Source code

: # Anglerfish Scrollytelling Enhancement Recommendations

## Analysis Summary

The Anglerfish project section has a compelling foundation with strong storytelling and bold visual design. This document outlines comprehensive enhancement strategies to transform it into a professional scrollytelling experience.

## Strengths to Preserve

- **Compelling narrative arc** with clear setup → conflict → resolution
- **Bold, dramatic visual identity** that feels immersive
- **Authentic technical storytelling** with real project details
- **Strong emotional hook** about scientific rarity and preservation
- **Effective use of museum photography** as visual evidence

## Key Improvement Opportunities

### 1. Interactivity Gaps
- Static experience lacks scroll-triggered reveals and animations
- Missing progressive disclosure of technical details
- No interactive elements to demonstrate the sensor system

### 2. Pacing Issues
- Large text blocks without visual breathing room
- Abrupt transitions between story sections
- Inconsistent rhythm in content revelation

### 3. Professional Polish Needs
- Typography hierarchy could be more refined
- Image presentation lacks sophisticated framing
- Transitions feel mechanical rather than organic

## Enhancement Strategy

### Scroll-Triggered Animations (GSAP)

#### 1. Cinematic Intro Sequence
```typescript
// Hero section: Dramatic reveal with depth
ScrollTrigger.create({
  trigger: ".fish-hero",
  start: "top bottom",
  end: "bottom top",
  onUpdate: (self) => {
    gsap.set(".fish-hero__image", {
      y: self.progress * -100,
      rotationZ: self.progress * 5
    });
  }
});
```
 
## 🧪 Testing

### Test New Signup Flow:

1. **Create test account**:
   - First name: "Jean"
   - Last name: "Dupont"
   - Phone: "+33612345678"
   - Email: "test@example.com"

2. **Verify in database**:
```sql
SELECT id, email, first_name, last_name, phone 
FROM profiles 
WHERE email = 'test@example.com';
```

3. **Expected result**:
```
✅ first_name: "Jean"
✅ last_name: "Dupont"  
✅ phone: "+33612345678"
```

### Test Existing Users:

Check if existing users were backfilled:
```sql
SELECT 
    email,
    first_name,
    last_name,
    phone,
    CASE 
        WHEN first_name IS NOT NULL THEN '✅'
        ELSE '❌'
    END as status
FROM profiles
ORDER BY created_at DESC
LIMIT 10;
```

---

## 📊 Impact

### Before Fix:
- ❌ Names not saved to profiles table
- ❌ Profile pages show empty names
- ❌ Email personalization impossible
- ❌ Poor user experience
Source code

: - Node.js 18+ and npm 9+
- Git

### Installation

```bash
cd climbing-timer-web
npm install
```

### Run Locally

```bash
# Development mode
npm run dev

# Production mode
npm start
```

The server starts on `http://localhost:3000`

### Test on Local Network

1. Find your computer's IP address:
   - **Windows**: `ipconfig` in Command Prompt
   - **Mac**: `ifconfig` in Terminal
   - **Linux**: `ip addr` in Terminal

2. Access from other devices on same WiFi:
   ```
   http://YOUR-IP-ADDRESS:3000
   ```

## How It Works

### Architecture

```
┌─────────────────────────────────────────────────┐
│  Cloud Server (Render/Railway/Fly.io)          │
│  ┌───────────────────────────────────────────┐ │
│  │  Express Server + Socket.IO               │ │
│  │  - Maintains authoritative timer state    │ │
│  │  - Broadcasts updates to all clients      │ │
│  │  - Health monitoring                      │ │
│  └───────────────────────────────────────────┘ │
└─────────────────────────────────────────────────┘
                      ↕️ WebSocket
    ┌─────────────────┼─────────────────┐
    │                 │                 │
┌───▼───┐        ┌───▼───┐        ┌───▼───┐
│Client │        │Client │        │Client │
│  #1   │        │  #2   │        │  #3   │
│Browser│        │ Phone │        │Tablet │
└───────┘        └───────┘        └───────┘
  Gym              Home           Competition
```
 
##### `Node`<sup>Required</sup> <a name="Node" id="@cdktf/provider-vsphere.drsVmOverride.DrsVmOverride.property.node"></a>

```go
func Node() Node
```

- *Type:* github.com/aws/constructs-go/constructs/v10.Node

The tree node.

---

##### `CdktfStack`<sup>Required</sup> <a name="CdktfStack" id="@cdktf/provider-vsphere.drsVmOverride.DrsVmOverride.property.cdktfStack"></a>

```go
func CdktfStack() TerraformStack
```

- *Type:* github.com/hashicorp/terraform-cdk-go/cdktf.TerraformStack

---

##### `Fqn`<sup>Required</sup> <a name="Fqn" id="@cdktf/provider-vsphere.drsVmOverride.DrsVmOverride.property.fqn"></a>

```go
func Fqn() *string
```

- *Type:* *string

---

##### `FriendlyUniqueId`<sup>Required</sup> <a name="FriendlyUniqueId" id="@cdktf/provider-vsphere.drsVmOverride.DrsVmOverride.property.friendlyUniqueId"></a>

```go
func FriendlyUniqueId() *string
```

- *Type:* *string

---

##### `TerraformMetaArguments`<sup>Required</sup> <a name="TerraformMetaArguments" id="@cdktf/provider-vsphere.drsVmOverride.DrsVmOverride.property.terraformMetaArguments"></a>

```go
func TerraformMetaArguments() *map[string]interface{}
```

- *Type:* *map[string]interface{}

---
= = = =
Exercise aim:
Only an exact retyping of the full data will do.

Exercise solution:
Source code

: # Anglerfish Scrollytelling Enhancement Recommendations

## Analysis Summary

The Anglerfish project section has a compelling foundation with strong storytelling and bold visual design. This document outlines comprehensive enhancement strategies to transform it into a professional scrollytelling experience.

## Strengths to Preserve

- **Compelling narrative arc** with clear setup → conflict → resolution
- **Bold, dramatic visual identity** that feels immersive
- **Authentic technical storytelling** with real project details
- **Strong emotional hook** about scientific rarity and preservation
- **Effective use of museum photography** as visual evidence

## Key Improvement Opportunities

### 1. Interactivity Gaps
- Static experience lacks scroll-triggered reveals and animations
- Missing progressive disclosure of technical details
- No interactive elements to demonstrate the sensor system

### 2. Pacing Issues
- Large text blocks without visual breathing room
- Abrupt transitions between story sections
- Inconsistent rhythm in content revelation

### 3. Professional Polish Needs
- Typography hierarchy could be more refined
- Image presentation lacks sophisticated framing
- Transitions feel mechanical rather than organic

## Enhancement Strategy

### Scroll-Triggered Animations (GSAP)

#### 1. Cinematic Intro Sequence
```typescript
// Hero section: Dramatic reveal with depth
ScrollTrigger.create({
  trigger: ".fish-hero",
  start: "top bottom",
  end: "bottom top",
  onUpdate: (self) => {
    gsap.set(".fish-hero__image", {
      y: self.progress * -100,
      rotationZ: self.progress * 5
    });
  }
});
```
 
## 🧪 Testing

### Test New Signup Flow:

1. **Create test account**:
   - First name: "Jean"
   - Last name: "Dupont"
   - Phone: "+33612345678"
   - Email: "test@example.com"

2. **Verify in database**:
```sql
SELECT id, email, first_name, last_name, phone 
FROM profiles 
WHERE email = 'test@example.com';
```

3. **Expected result**:
```
✅ first_name: "Jean"
✅ last_name: "Dupont"  
✅ phone: "+33612345678"
```

### Test Existing Users:

Check if existing users were backfilled:
```sql
SELECT 
    email,
    first_name,
    last_name,
    phone,
    CASE 
        WHEN first_name IS NOT NULL THEN '✅'
        ELSE '❌'
    END as status
FROM profiles
ORDER BY created_at DESC
LIMIT 10;
```

---

## 📊 Impact

### Before Fix:
- ❌ Names not saved to profiles table
- ❌ Profile pages show empty names
- ❌ Email personalization impossible
- ❌ Poor user experience
Source code

: - Node.js 18+ and npm 9+
- Git

### Installation

```bash
cd climbing-timer-web
npm install
```

### Run Locally

```bash
# Development mode
npm run dev

# Production mode
npm start
```

The server starts on `http://localhost:3000`

### Test on Local Network

1. Find your computer's IP address:
   - **Windows**: `ipconfig` in Command Prompt
   - **Mac**: `ifconfig` in Terminal
   - **Linux**: `ip addr` in Terminal

2. Access from other devices on same WiFi:
   ```
   http://YOUR-IP-ADDRESS:3000
   ```

## How It Works

### Architecture

```
┌─────────────────────────────────────────────────┐
│  Cloud Server (Render/Railway/Fly.io)          │
│  ┌───────────────────────────────────────────┐ │
│  │  Express Server + Socket.IO               │ │
│  │  - Maintains authoritative timer state    │ │
│  │  - Broadcasts updates to all clients      │ │
│  │  - Health monitoring                      │ │
│  └───────────────────────────────────────────┘ │
└─────────────────────────────────────────────────┘
                      ↕️ WebSocket
    ┌─────────────────┼─────────────────┐
    │                 │                 │
┌───▼───┐        ┌───▼───┐        ┌───▼───┐
│Client │        │Client │        │Client │
│  #1   │        │  #2   │        │  #3   │
│Browser│        │ Phone │        │Tablet │
└───────┘        └───────┘        └───────┘
  Gym              Home           Competition
```
 
##### `Node`<sup>Required</sup> <a name="Node" id="@cdktf/provider-vsphere.drsVmOverride.DrsVmOverride.property.node"></a>

```go
func Node() Node
```

- *Type:* github.com/aws/constructs-go/constructs/v10.Node

The tree node.

---

##### `CdktfStack`<sup>Required</sup> <a name="CdktfStack" id="@cdktf/provider-vsphere.drsVmOverride.DrsVmOverride.property.cdktfStack"></a>

```go
func CdktfStack() TerraformStack
```

- *Type:* github.com/hashicorp/terraform-cdk-go/cdktf.TerraformStack

---

##### `Fqn`<sup>Required</sup> <a name="Fqn" id="@cdktf/provider-vsphere.drsVmOverride.DrsVmOverride.property.fqn"></a>

```go
func Fqn() *string
```

- *Type:* *string

---

##### `FriendlyUniqueId`<sup>Required</sup> <a name="FriendlyUniqueId" id="@cdktf/provider-vsphere.drsVmOverride.DrsVmOverride.property.friendlyUniqueId"></a>

```go
func FriendlyUniqueId() *string
```

- *Type:* *string

---

##### `TerraformMetaArguments`<sup>Required</sup> <a name="TerraformMetaArguments" id="@cdktf/provider-vsphere.drsVmOverride.DrsVmOverride.property.terraformMetaArguments"></a>

```go
func TerraformMetaArguments() *map[string]interface{}
```

- *Type:* *map[string]interface{}

---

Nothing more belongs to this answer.